N’ouvre pas le journal où s’impriment les nouvelles d’hier : tu n’y trouverais qu’un reflet déformé du passé, des mots déjà usés, des échos éteints.
Ce qui compte : ce que tu fais de l’heure qui vient et combien d’humains tu convainc de vivre le même présent que toi.
Dans le journal, du texte à découper en mots, des mots à remettre dans le désordre qui dit le futur, les promesses que tu tiendras, les paroles que tu murmureras et qu’écoutera avec attention l’enfant qui portera nos espoirs.
Détourne ton regard du soleil couchant : porte tes yeux où la nuit devient noire. Attends. C’est là que tu verras le soleil resplendir.
Ajoute au stylo-bille des moustaches aux portraits du journal, de longues oreilles aux femmes et cache les uniformes derrières des hachures noires. Il ne restera bientôt rien des événements qu’on a cru immortaliser en les publiant.
Couche-toi au matin : l’on n’y parle que de la veille. Éveille toi vers midi pour expliquer au monde que tout ce qui compte sera fait le lendemain. Recommence chaque jour. Promets toujours demain. Cela finira par se produire.
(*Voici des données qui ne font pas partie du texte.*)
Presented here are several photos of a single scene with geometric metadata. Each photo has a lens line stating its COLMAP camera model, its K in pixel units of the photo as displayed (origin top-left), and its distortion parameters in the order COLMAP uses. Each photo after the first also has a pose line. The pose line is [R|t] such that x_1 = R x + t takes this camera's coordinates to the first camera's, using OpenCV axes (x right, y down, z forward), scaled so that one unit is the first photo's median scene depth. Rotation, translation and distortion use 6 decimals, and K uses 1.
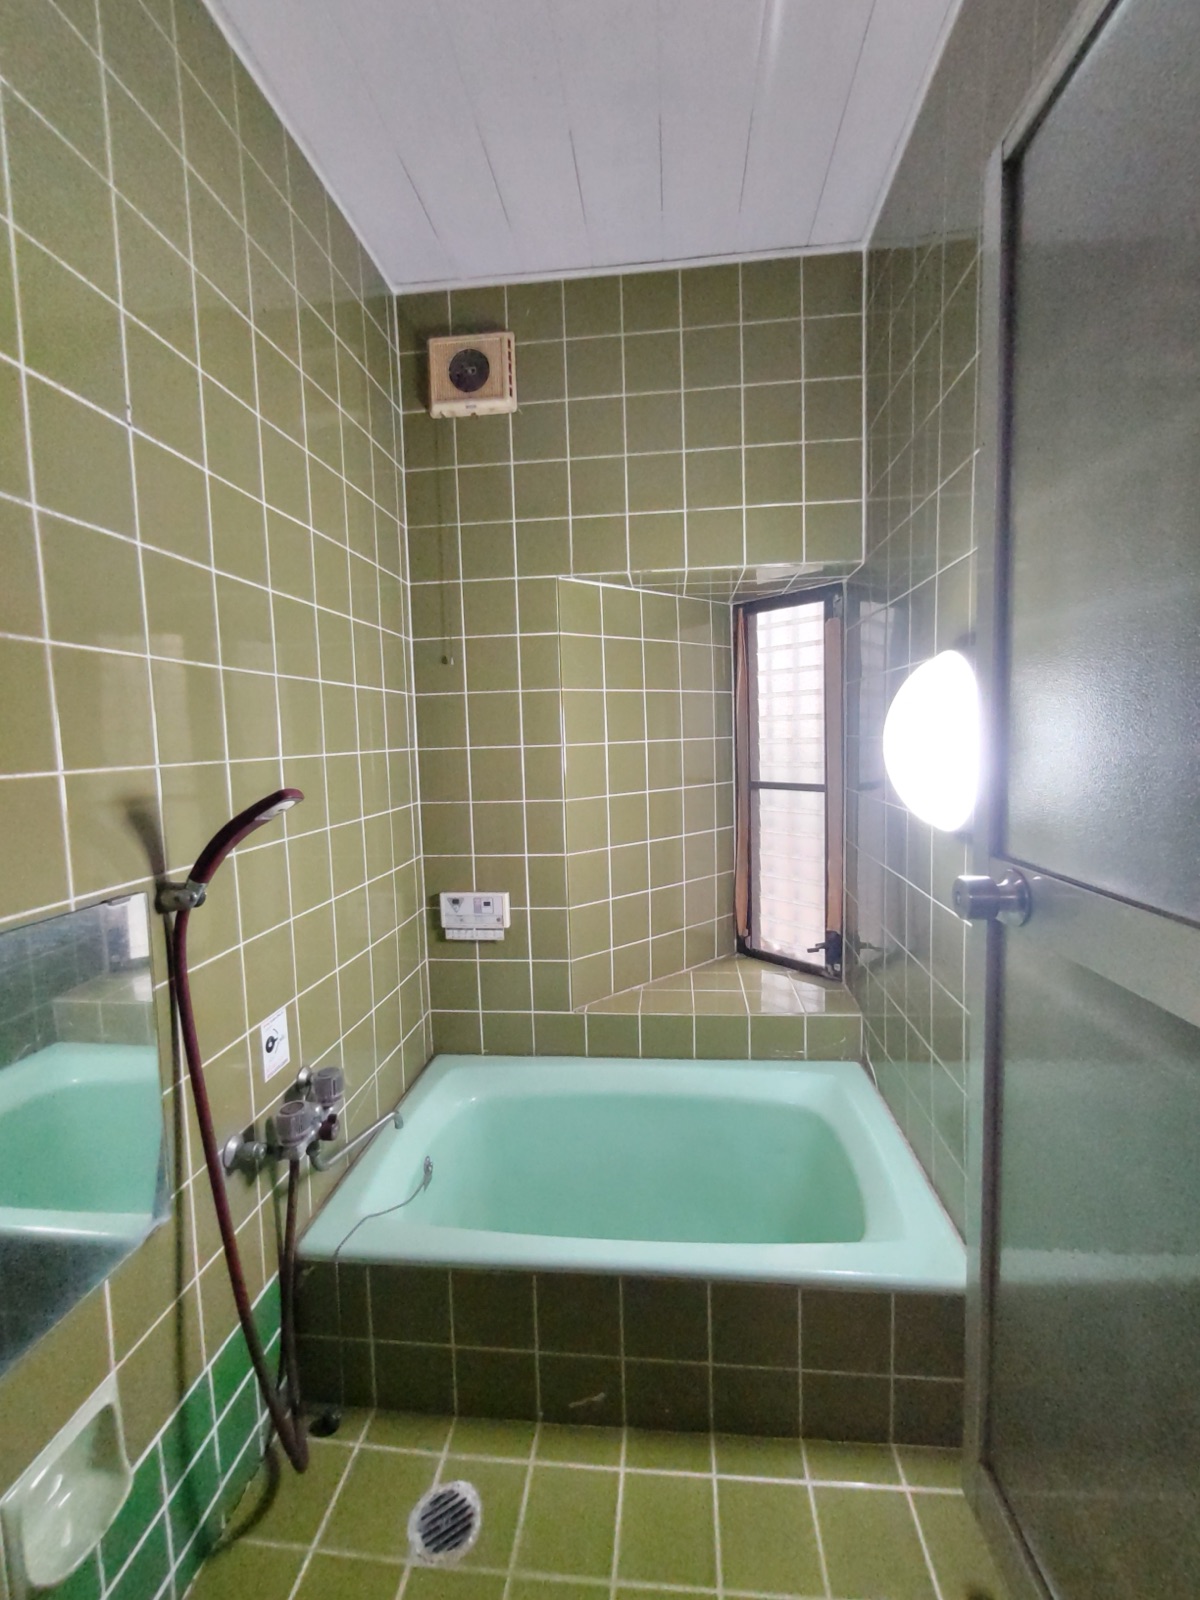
lens RADIAL K [[677.7, 0, 605.0], [0, 677.7, 790.0], [0, 0, 1]] dist [0.000755, -0.000247]
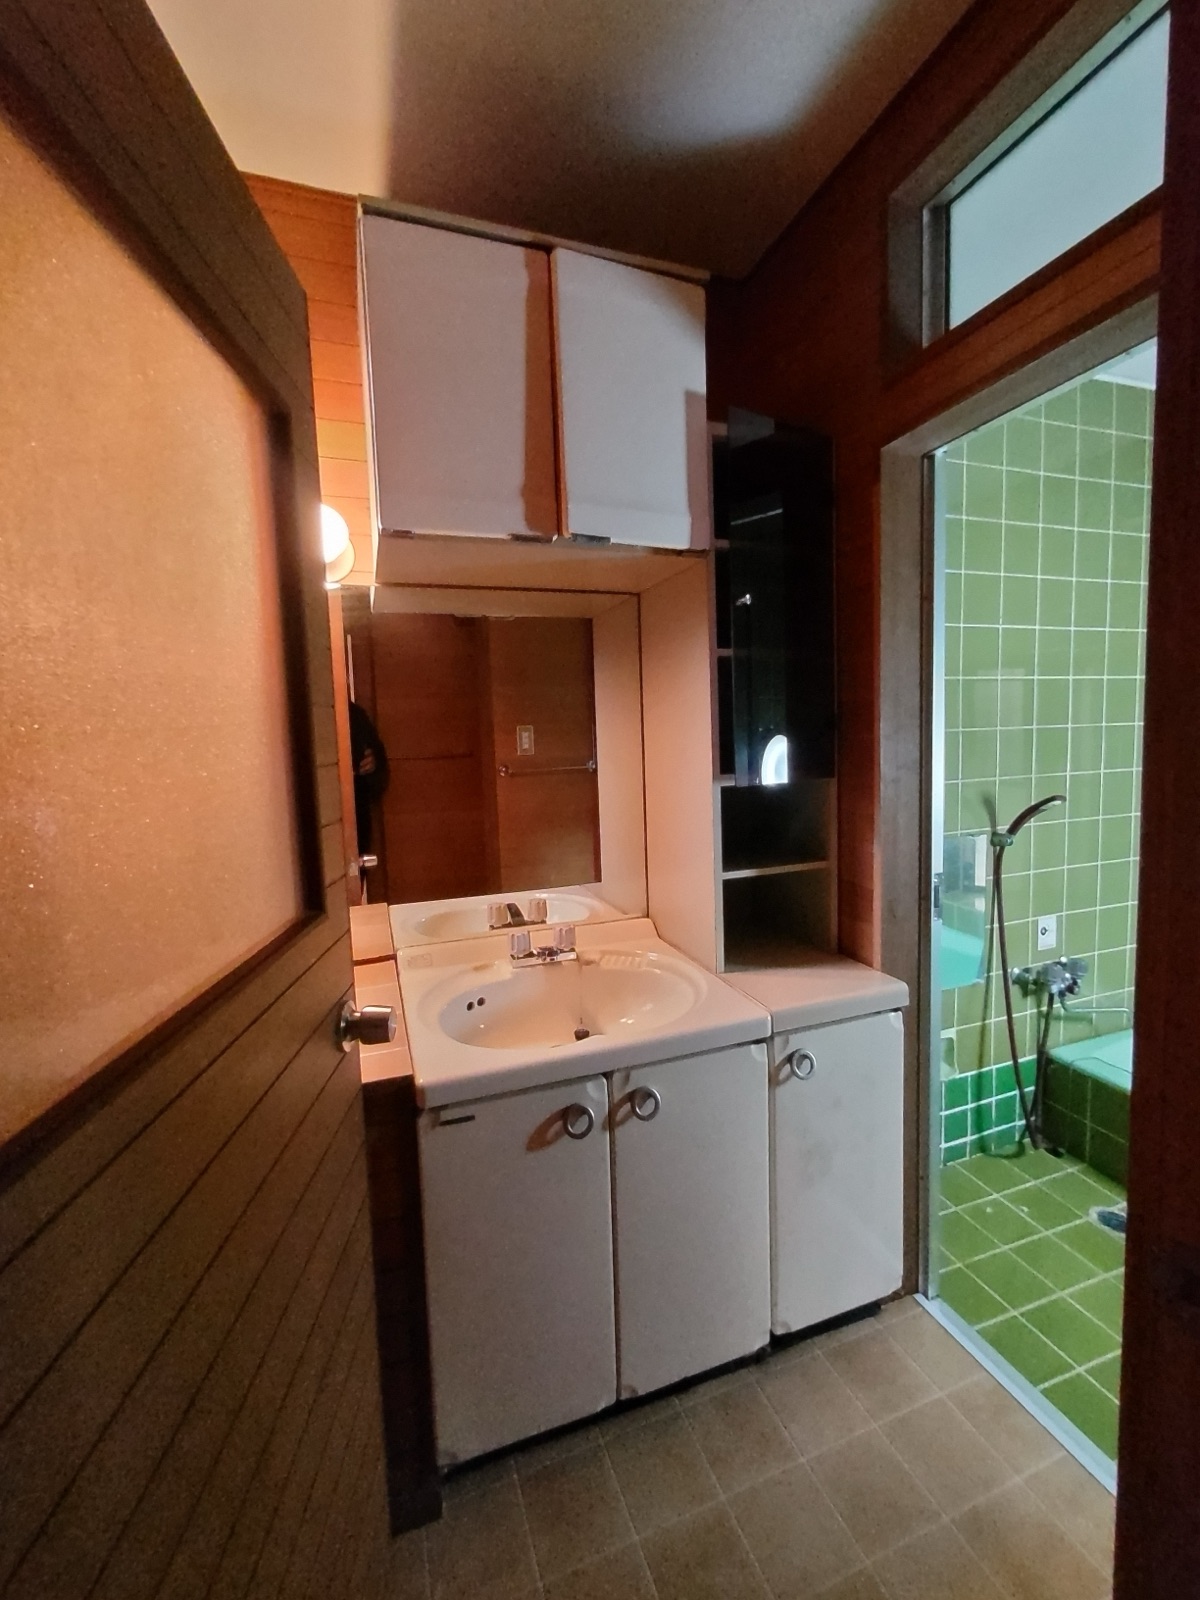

N’annonce pas la fin du monde mais son commencement : il n’y a aucune preuve de la veille alors que demain se démontrera, pour peu qu’on soit patient.
Ne te retourne pas. Il n’y a déjà plus rien à voir : le seul moment dont tu puisses espérer quelque chose est celui qui vient. Si il te déçoit, dis-toi qu’il sera suivi d’un autre.
Ne cherche pas à connaître l’avenir : ce qui se prévoit est sans intérêt. Seule compte la surprise qui échappe à tout calcul. Ne te prépare pas : il se produira autre chose. Soit simplement là.
Si l’on te double, ralentis : tu arriveras en temps et en heure. L’autre devra rendre des comptes aux moments qu’il aura volés.
Vers la fin, étonne-toi qu’elle ne se soit pas déjà produite.